February 7, 2014
[…In] the Western Pacific is the remote island of Palau, part of the Rock Islands and nicknamed “Rainbow’s End” because it’s so far away. It is not easy to get to, as you have to fly from Asia, but Palau is very much worth the hassle. Like Bonaire, its average temperature year round is 82 degrees, and it’s been named one of the underwater wonders of the world, as well as one of the world’s last Edens, by National Geographic.
In Palau, divers and snorkelers will find drop-offs, shallow reefs and channels beneath the sea. Reef walls in Palau team with marine life, schools of fish, old growth coral gardens and hidden marine lakes.

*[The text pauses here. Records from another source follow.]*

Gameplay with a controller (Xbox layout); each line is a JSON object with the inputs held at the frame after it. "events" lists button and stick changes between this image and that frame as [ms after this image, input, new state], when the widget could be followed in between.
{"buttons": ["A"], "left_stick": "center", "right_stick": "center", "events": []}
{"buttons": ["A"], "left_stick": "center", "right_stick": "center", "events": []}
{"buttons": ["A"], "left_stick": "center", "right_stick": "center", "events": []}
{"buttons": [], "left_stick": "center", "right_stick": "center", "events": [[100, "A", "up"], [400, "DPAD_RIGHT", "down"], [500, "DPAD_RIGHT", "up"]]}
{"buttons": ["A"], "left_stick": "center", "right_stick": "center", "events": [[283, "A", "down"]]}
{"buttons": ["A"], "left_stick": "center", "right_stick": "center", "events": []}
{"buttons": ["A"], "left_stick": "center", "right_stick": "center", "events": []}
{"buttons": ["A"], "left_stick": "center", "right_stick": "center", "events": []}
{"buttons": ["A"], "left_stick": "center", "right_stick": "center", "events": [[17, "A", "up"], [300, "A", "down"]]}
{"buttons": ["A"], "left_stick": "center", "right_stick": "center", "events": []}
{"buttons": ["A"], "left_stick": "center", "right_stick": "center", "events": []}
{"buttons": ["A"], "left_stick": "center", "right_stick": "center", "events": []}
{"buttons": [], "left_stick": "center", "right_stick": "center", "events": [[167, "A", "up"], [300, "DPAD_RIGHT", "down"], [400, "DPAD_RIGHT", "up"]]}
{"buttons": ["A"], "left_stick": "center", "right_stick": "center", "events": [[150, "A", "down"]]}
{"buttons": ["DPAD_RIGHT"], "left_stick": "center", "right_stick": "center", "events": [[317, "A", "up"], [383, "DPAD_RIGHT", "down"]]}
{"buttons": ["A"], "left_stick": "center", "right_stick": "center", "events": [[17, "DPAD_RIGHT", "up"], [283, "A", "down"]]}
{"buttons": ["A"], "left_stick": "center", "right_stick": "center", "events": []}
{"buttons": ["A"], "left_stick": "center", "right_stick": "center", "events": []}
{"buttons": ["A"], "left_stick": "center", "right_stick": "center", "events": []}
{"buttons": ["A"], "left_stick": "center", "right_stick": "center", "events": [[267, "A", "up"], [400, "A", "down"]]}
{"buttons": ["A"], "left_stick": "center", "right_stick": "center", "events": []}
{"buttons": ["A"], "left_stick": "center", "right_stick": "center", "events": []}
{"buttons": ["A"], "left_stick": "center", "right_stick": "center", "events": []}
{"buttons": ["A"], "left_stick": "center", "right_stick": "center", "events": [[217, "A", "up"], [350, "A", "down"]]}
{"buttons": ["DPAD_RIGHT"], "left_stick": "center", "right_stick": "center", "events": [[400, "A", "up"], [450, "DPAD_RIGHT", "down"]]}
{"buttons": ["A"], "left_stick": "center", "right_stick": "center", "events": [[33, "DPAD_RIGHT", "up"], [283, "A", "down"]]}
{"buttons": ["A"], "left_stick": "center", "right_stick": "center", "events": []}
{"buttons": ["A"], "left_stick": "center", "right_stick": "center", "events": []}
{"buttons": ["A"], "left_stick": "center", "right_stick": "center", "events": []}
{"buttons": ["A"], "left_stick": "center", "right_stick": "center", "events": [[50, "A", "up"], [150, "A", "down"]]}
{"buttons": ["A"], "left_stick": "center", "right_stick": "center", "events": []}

Don’t miss snorkeling in Jellyfish Lake, an enclosed body of water filled with jellyfish that have lost their sting.
If navigating this far-off land sounds a bit overwhelming, consider traveling with a tour operator like Wilderness Travel, which offers a snorkeling and kayaking trip to Palau. On the 11-day trip, stay at luxury resorts on white sand beaches as well as several nights at a full-service campsite with fresh cooked meals and opportunities for stargazing. The tour includes plenty of snorkeling at key sites like Jellyfish Lake and the Big Drop-Off (a sheer wall plunging 1000 feet deep), a visit to a secluded lake surrounded by 300-foot rock walls and kayaking through a mangrove forest.